-------- DOCUMENT SOURCE --------

Il y a plusieurs entrées au répertoire au cours de ce spectacle, et le Pas de deux de Flammes de Paris, ballet hommage à la Révolution Française, en est une et est très bien défendue par l’élan romantique élégant et la belle correspondance entre Antoine Kirscher et Inès Mcintosh, danseuse fort confiante dans son rapport à la salle.

Inès Mcintosh (Jeanne) et Antoine Kirscher (Philippe) - Flammes de Paris (Vasili Vainonen)

Inès Mcintosh (Jeanne) et Antoine Kirscher (Philippe) - Flammes de Paris (Vasili Vainonen)

Au répertoire contemporain apparaît pour la première fois sur cette scène And...Carolyn d’Alan Lucien Øyen qui permet de découvrir le couple formé par Apolline Anquetil et Loup Marcault-Derouard qui joue avec des effets d’attraction vers le sol, et le jeune danseur est fabuleusement mis en valeur par la chorégraphie et les lumières qui magnifient sa gestuelle tournoyante.

Autre nouveauté, After the Rain de Christopher Wheeldon interprété sur la pièce Spiegel im Spiegel (pour violon et piano) d’Arvo Pärt, est propice à un véritable travail sur l’intériorité et décrit une union poétique et silencieuse entre deux êtres au son des gouttes d’eau pianistiques. Roxane Stojanov et Florent Melac noient dans la pénombre leur propre individualité pour en rendre la grâce charnelle et mélancolique.

-------- DONNÉES FOURNIES --------

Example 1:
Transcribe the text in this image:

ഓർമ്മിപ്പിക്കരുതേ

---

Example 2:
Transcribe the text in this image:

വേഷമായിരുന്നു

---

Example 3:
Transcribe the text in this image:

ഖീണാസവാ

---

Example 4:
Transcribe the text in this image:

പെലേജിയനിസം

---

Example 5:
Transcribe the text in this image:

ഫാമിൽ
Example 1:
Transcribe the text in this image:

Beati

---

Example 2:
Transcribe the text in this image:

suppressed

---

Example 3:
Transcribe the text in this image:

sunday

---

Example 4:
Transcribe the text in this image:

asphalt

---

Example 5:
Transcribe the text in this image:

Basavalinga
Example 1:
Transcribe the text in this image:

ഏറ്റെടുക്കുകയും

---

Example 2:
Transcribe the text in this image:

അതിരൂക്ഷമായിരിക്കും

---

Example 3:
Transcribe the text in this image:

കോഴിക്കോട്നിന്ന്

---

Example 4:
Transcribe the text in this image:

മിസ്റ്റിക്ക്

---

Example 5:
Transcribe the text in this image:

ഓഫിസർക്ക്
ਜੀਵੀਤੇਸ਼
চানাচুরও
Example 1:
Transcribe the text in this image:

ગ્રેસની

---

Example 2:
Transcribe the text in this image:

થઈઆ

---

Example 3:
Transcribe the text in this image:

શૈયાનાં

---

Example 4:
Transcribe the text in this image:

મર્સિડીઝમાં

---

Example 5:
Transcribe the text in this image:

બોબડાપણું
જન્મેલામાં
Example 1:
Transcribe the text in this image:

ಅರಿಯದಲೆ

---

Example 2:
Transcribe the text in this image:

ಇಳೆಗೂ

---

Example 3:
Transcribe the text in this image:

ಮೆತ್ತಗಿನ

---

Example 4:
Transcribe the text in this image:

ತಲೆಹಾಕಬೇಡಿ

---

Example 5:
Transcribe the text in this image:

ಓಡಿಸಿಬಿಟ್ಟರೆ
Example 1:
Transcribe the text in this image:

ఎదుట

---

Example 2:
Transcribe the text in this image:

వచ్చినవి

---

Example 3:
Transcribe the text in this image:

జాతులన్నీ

--------

■ **CONSIGNES**:
1 – D'après le document source, sur quelle pièce d'Arvo Pärt est interprété After the Rain de Christopher Wheeldon ?
2 – Extrayez du document source, sans rien modifier, le passage qui commence par « Il y a plusieurs » et se termine par « sa gestuelle tournoyante. ».
Répondez en vous fondant uniquement sur le document source.

■ **CORRIGÉ**:
1 – Sur Spiegel im Spiegel, pour violon et piano.

2 –
Il y a plusieurs entrées au répertoire au cours de ce spectacle, et le Pas de deux de Flammes de Paris, ballet hommage à la Révolution Française, en est une et est très bien défendue par l’élan romantique élégant et la belle correspondance entre Antoine Kirscher et Inès Mcintosh, danseuse fort confiante dans son rapport à la salle.

Inès Mcintosh (Jeanne) et Antoine Kirscher (Philippe) - Flammes de Paris (Vasili Vainonen)

Inès Mcintosh (Jeanne) et Antoine Kirscher (Philippe) - Flammes de Paris (Vasili Vainonen)

Au répertoire contemporain apparaît pour la première fois sur cette scène And...Carolyn d’Alan Lucien Øyen qui permet de découvrir le couple formé par Apolline Anquetil et Loup Marcault-Derouard qui joue avec des effets d’attraction vers le sol, et le jeune danseur est fabuleusement mis en valeur par la chorégraphie et les lumières qui magnifient sa gestuelle tournoyante.